2018-05-13

Getting zippy with PHP arrays

Introduction

zip - not to be confused with the archive format - is a useful merging operation that is a native feature in many languages including Python, Ruby and functional languages such as Elixir and Haskell.

Exact behaviour varies by language but, generally speaking, zip combines multiple input sequences into an output sequence of values grouped by their corresponding index.

Examples

This is best illustrated by example. Python’s native zip() function combines one or more lists and groups their values into a list of tuples; e.g:

zip([1, 2], ['a', 'b'], ['A', 'B'])

# [
#   (1, 'a', 'A'),
#   (2, 'b', 'B')
# ]

Elixir - which has two slightly different implementations, as illustrated below - also zips lists into tuples; e.g:

# Enum.zip/1 accepts an iterable 
# containing an arbitrary but 
# finite number of iterables
Enum.zip [[1, 2], [:a, :b], [:A, :B]]

# [
#   {1, :a, :A}, 
#   {2, :b, :B}
# ]

# Enum.zip/2 accepts exactly two iterables
Enum.zip [1, 2], [:a, :b]

# [
#   {1, :a}, 
#   {2, :b}
# ]

Ruby takes a predictably OOP approach to combine values into an array of arrays; e.g:

[1, 2].zip [:a, :b], [:A, :B]

# [
#   [1, :a, :A], 
#   [2, :b, :B]
# ]

JavaScript doesn’t have native zip functionality (or tuples) but utility libraries such as Lodash provide the functionality to combine values into an array of arrays; e.g:

_.zip([1, 2], ['a', 'b'], ['A', 'B']);

// [
//   [1, 'a', 'A'],
//   [2, 'b', 'B']
// ]

And in PHP?

PHP doesn’t have a native zip() function either, but a lesser-known feature of array_map() approximates its behaviour. As stated in the documentation:

An interesting use of this function is to construct an array of arrays, which can be easily performed by using NULL as the name of the callback function

Interesting indeed! array_map() is normally used to apply a callback to one or more arrays, but if you pass null as its first argument, and pass it two or more arrays - more on this presently - it will implicitly “zip” their values; e.g:

array_map(null, [1, 2], ['a', 'b'], ['A', 'B']);

// [
//   [1, 'a', 'A'],
//   [2, 'b', 'B'],
// ]

A PHP implementation

Let’s use the behaviour of array_map() to create our own zip() function. Using the variadic syntax (...) introduced in PHP 5.6, we can elegantly unpack variadic arguments, and add some type hinting for good measure:

function zip(array ...$arrays): array
{
    return array_map(null, ...$arrays);
}

zip([1, 2], ['a', 'b'], ['A', 'B']);

// [
//   [1, 'a', 'A'],
//   [2, 'b', 'B'],
// ]

A better PHP implementation

However, as implied above, there’s a catch… passing only one array to array_map() just returns the same output as input:

array_map(null, [1, 2]);

// [1, 2] *not* [[1], [2]]

This is not consistent with the behaviour of zip in other languages, so let’s rectify that:

function zip(array $first, array ...$rest): array
{
    return $rest ? array_map(null, $first, ...$rest)
                 : array_chunk($first, 1);
}

Again we are using PHP’s variadic syntax to accept and unpack a dynamic number of arguments, while retaining array type checking on those arguments. When only one array is passed to zip() the variadic $rest argument is an empty array, which which we can use to assert a condition.

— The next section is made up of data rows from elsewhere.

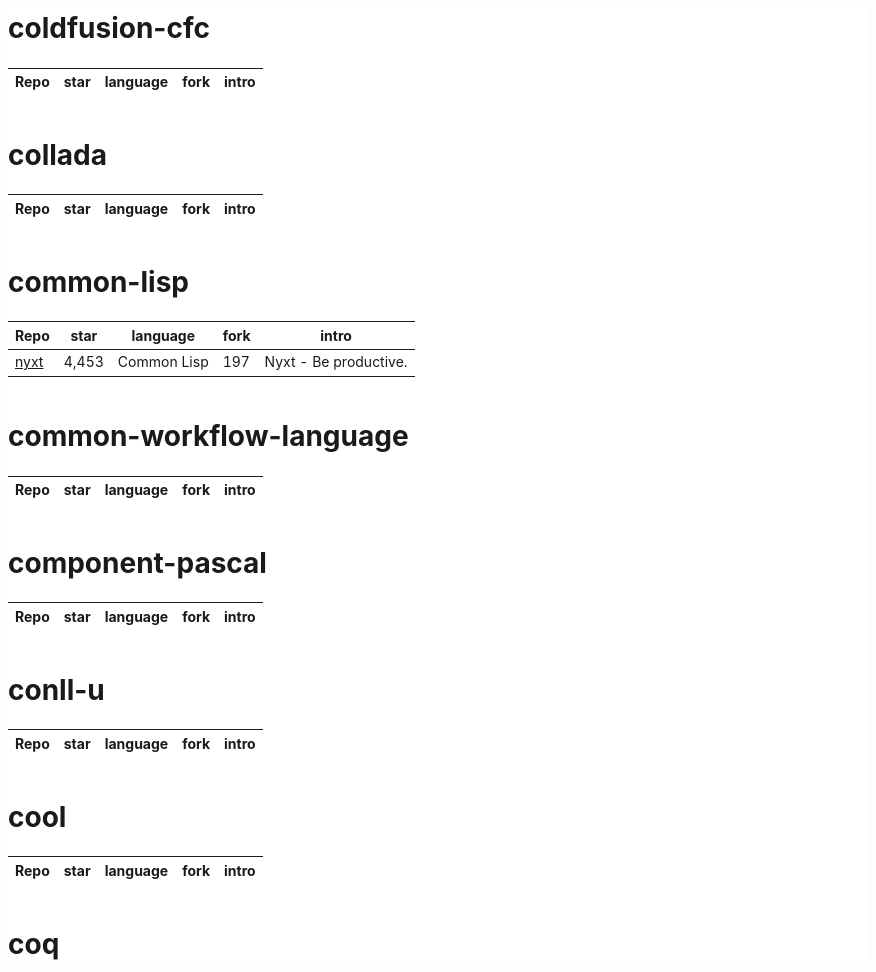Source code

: 
# coldfusion-cfc

Repo|star|language|fork|intro
-|-|-|-|-



# collada

Repo|star|language|fork|intro
-|-|-|-|-



# common-lisp

Repo|star|language|fork|intro
-|-|-|-|-
[nyxt](https://github.com/atlas-engineer/nyxt)|4,453|Common Lisp|197|Nyxt - Be productive.


# common-workflow-language

Repo|star|language|fork|intro
-|-|-|-|-



# component-pascal

Repo|star|language|fork|intro
-|-|-|-|-



# conll-u

Repo|star|language|fork|intro
-|-|-|-|-



# cool

Repo|star|language|fork|intro
-|-|-|-|-



# coq
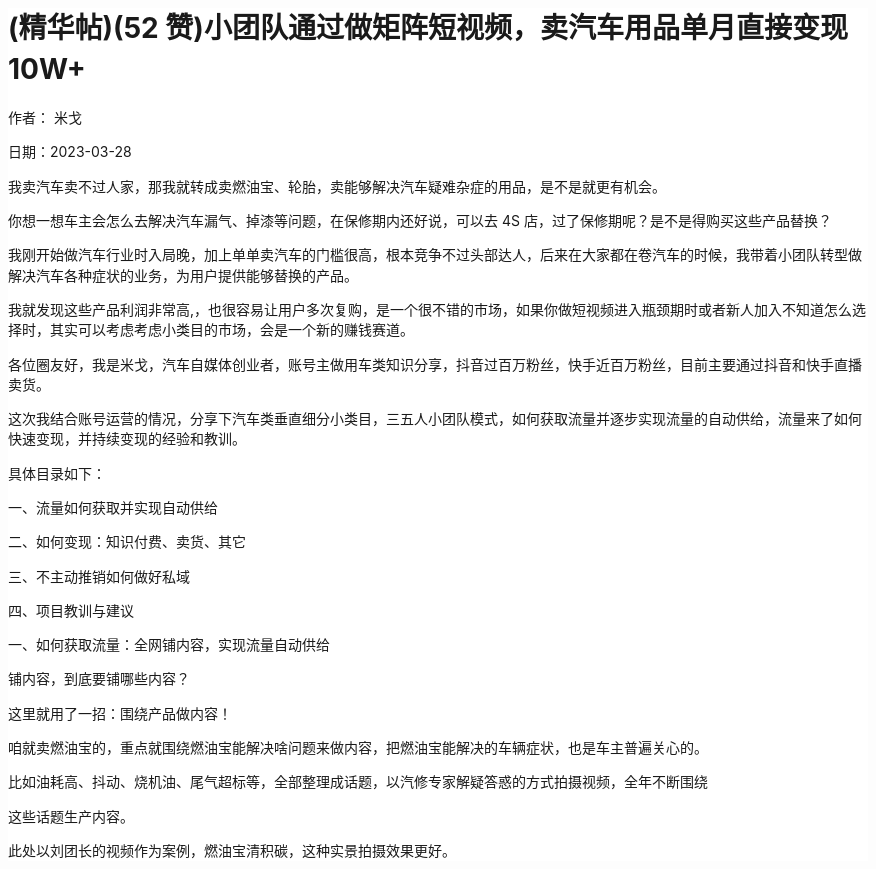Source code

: 
# (精华帖)(52 赞)小团队通过做矩阵短视频，卖汽车用品单月直接变现 10W+

作者：  米戈

日期：2023-03-28

我卖汽车卖不过人家，那我就转成卖燃油宝、轮胎，卖能够解决汽车疑难杂症的用品，是不是就更有机会。

你想一想车主会怎么去解决汽车漏气、掉漆等问题，在保修期内还好说，可以去 4S 店，过了保修期呢？是不是得购买这些产品替换？

 

 

我刚开始做汽车行业时入局晚，加上单单卖汽车的门槛很高，根本竞争不过头部达人，后来在大家都在卷汽车的时候，我带着小团队转型做解决汽车各种症状的业务，为用户提供能够替换的产品。

我就发现这些产品利润非常高,，也很容易让用户多次复购，是一个很不错的市场，如果你做短视频进入瓶颈期时或者新人加入不知道怎么选择时，其实可以考虑考虑小类目的市场，会是一个新的赚钱赛道。

各位圈友好，我是米戈，汽车自媒体创业者，账号主做用车类知识分享，抖音过百万粉丝，快手近百万粉丝，目前主要通过抖音和快手直播卖货。

这次我结合账号运营的情况，分享下汽车类垂直细分小类目，三五人小团队模式，如何获取流量并逐步实现流量的自动供给，流量来了如何快速变现，并持续变现的经验和教训。

具体目录如下：

一、流量如何获取并实现自动供给

二、如何变现：知识付费、卖货、其它

三、不主动推销如何做好私域

四、项目教训与建议

 

 

一、如何获取流量：全网铺内容，实现流量自动供给

铺内容，到底要铺哪些内容？

这里就用了一招：围绕产品做内容！

咱就卖燃油宝的，重点就围绕燃油宝能解决啥问题来做内容，把燃油宝能解决的车辆症状，也是车主普遍关心的。

比如油耗高、抖动、烧机油、尾气超标等，全部整理成话题，以汽修专家解疑答惑的方式拍摄视频，全年不断围绕

这些话题生产内容。

此处以刘团长的视频作为案例，燃油宝清积碳，这种实景拍摄效果更好。

 

 
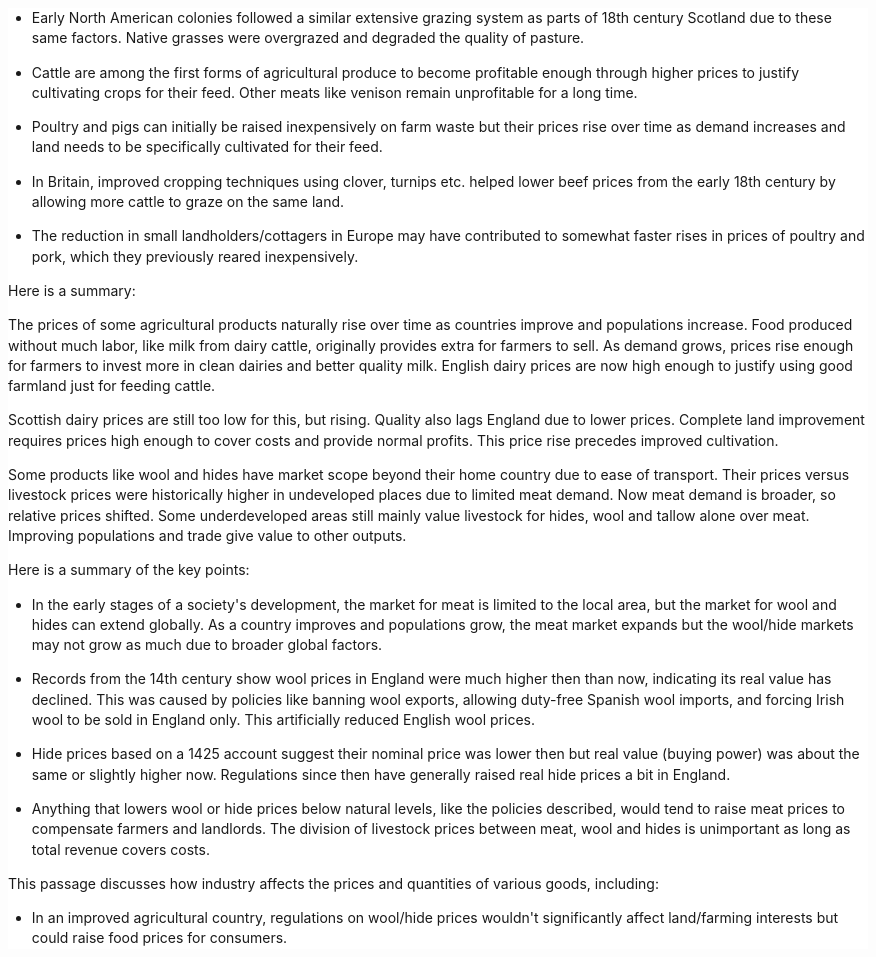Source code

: - Early North American colonies followed a similar extensive grazing system as parts of 18th century Scotland due to these same factors. Native grasses were overgrazed and degraded the quality of pasture.

- Cattle are among the first forms of agricultural produce to become profitable enough through higher prices to justify cultivating crops for their feed. Other meats like venison remain unprofitable for a long time.

- Poultry and pigs can initially be raised inexpensively on farm waste but their prices rise over time as demand increases and land needs to be specifically cultivated for their feed. 

- In Britain, improved cropping techniques using clover, turnips etc. helped lower beef prices from the early 18th century by allowing more cattle to graze on the same land.

- The reduction in small landholders/cottagers in Europe may have contributed to somewhat faster rises in prices of poultry and pork, which they previously reared inexpensively.

 Here is a summary:

The prices of some agricultural products naturally rise over time as countries improve and populations increase. Food produced without much labor, like milk from dairy cattle, originally provides extra for farmers to sell. As demand grows, prices rise enough for farmers to invest more in clean dairies and better quality milk. English dairy prices are now high enough to justify using good farmland just for feeding cattle. 

Scottish dairy prices are still too low for this, but rising. Quality also lags England due to lower prices. Complete land improvement requires prices high enough to cover costs and provide normal profits. This price rise precedes improved cultivation. 

Some products like wool and hides have market scope beyond their home country due to ease of transport. Their prices versus livestock prices were historically higher in undeveloped places due to limited meat demand. Now meat demand is broader, so relative prices shifted. Some underdeveloped areas still mainly value livestock for hides, wool and tallow alone over meat. Improving populations and trade give value to other outputs.

 Here is a summary of the key points:

- In the early stages of a society's development, the market for meat is limited to the local area, but the market for wool and hides can extend globally. As a country improves and populations grow, the meat market expands but the wool/hide markets may not grow as much due to broader global factors. 

- Records from the 14th century show wool prices in England were much higher then than now, indicating its real value has declined. This was caused by policies like banning wool exports, allowing duty-free Spanish wool imports, and forcing Irish wool to be sold in England only. This artificially reduced English wool prices. 

- Hide prices based on a 1425 account suggest their nominal price was lower then but real value (buying power) was about the same or slightly higher now. Regulations since then have generally raised real hide prices a bit in England.

- Anything that lowers wool or hide prices below natural levels, like the policies described, would tend to raise meat prices to compensate farmers and landlords. The division of livestock prices between meat, wool and hides is unimportant as long as total revenue covers costs.

 This passage discusses how industry affects the prices and quantities of various goods, including:

- In an improved agricultural country, regulations on wool/hide prices wouldn't significantly affect land/farming interests but could raise food prices for consumers. 
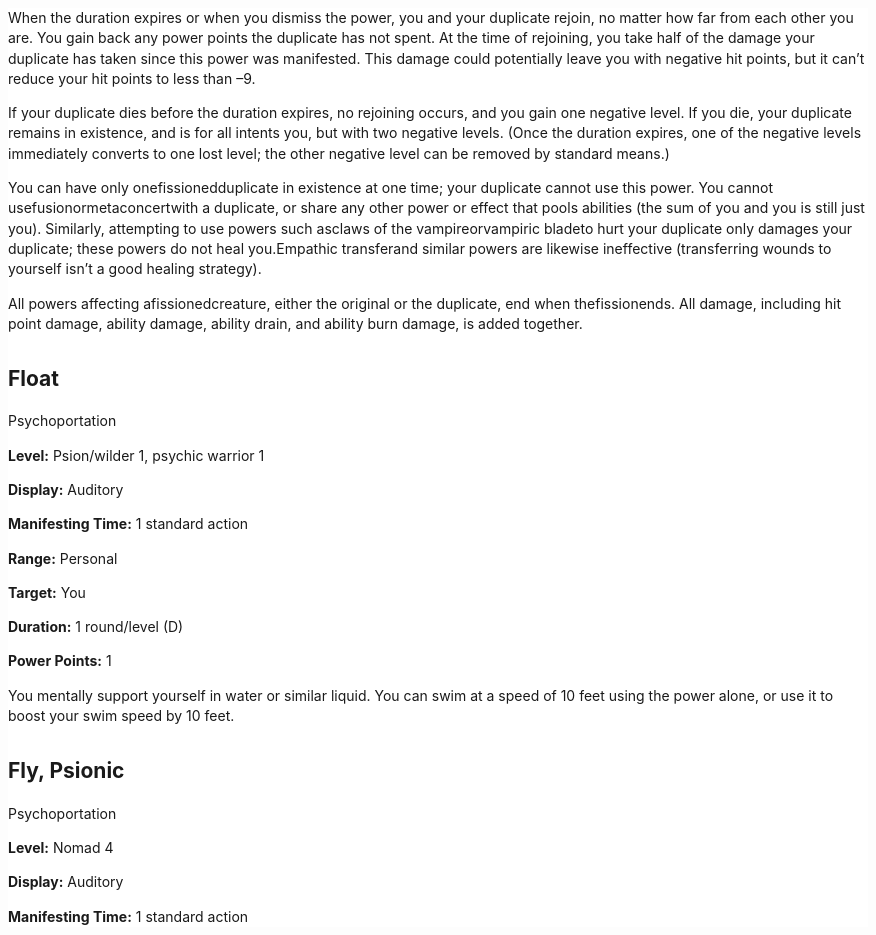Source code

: When the duration expires or when you dismiss the power, you and your duplicate rejoin, no matter how far from each other you are. You gain back any power points the duplicate has not spent. At the time of rejoining, you take half of the damage your duplicate has taken since this power was manifested. This damage could potentially leave you with negative hit points, but it can’t reduce your hit points to less than –9.

If your duplicate dies before the duration expires, no rejoining occurs, and you gain one negative level. If you die, your duplicate remains in existence, and is for all intents you, but with two negative levels. (Once the duration expires, one of the negative levels immediately converts to one lost level; the other negative level can be removed by standard means.)

You can have only onefissionedduplicate in existence at one time; your duplicate cannot use this power. You cannot usefusionormetaconcertwith a duplicate, or share any other power or effect that pools abilities (the sum of you and you is still just you). Similarly, attempting to use powers such asclaws of the vampireorvampiric bladeto hurt your duplicate only damages your duplicate; these powers do not heal you.Empathic transferand similar powers are likewise ineffective (transferring wounds to yourself isn’t a good healing strategy).

All powers affecting afissionedcreature, either the original or the duplicate, end when thefissionends. All damage, including hit point damage, ability damage, ability drain, and ability burn damage, is added together.





## Float

Psychoportation

**Level:** Psion/wilder 1, psychic warrior 1

**Display:** Auditory

**Manifesting Time:** 1 standard action

**Range:** Personal

**Target:** You

**Duration:** 1 round/level (D)

**Power Points:** 1

You mentally support yourself in water or similar liquid. You can swim at a speed of 10 feet using the power alone, or use it to boost your swim speed by 10 feet.





## Fly, Psionic

Psychoportation

**Level:** Nomad 4

**Display:** Auditory

**Manifesting Time:** 1 standard action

And, if only one array is present, we instead use PHP’s built in array_chunk() to format the output into an array of single element sub-arrays as required.

This gives us the following behaviour:

zip([]); 

// []

zip([1, 2]);

// [
//   [1],
//   [2],
// ]

zip([1, 2], ['a', 'b']);

// [
//   [1, 'a'],
//   [2, 'b'],
// ]

What about arrays with different lengths?

This is where things get interesting. As mentioned at the beginning, implementations vary. Our implementation does what I’ll call a “full” zip, where the values are zipped according to the longest input, and non-existent values are substituted with null:

zip([1, 2], ['a'], ['A', 'B', 'C']));

// [
//   [1, 'a', 'A'],
//   [2, null, 'B'],
//   [null, null, 'C']
// ]  

This is the same behaviour as Lodash’s zip implementation. Ruby is similar - adding nil values - but stops when the called array’s length is reached. Elixir and Python stop zipping at the length of the shortest list. Maybe an interesting exercise for the reader to figure out an elegant way to emulate this behaviour? :)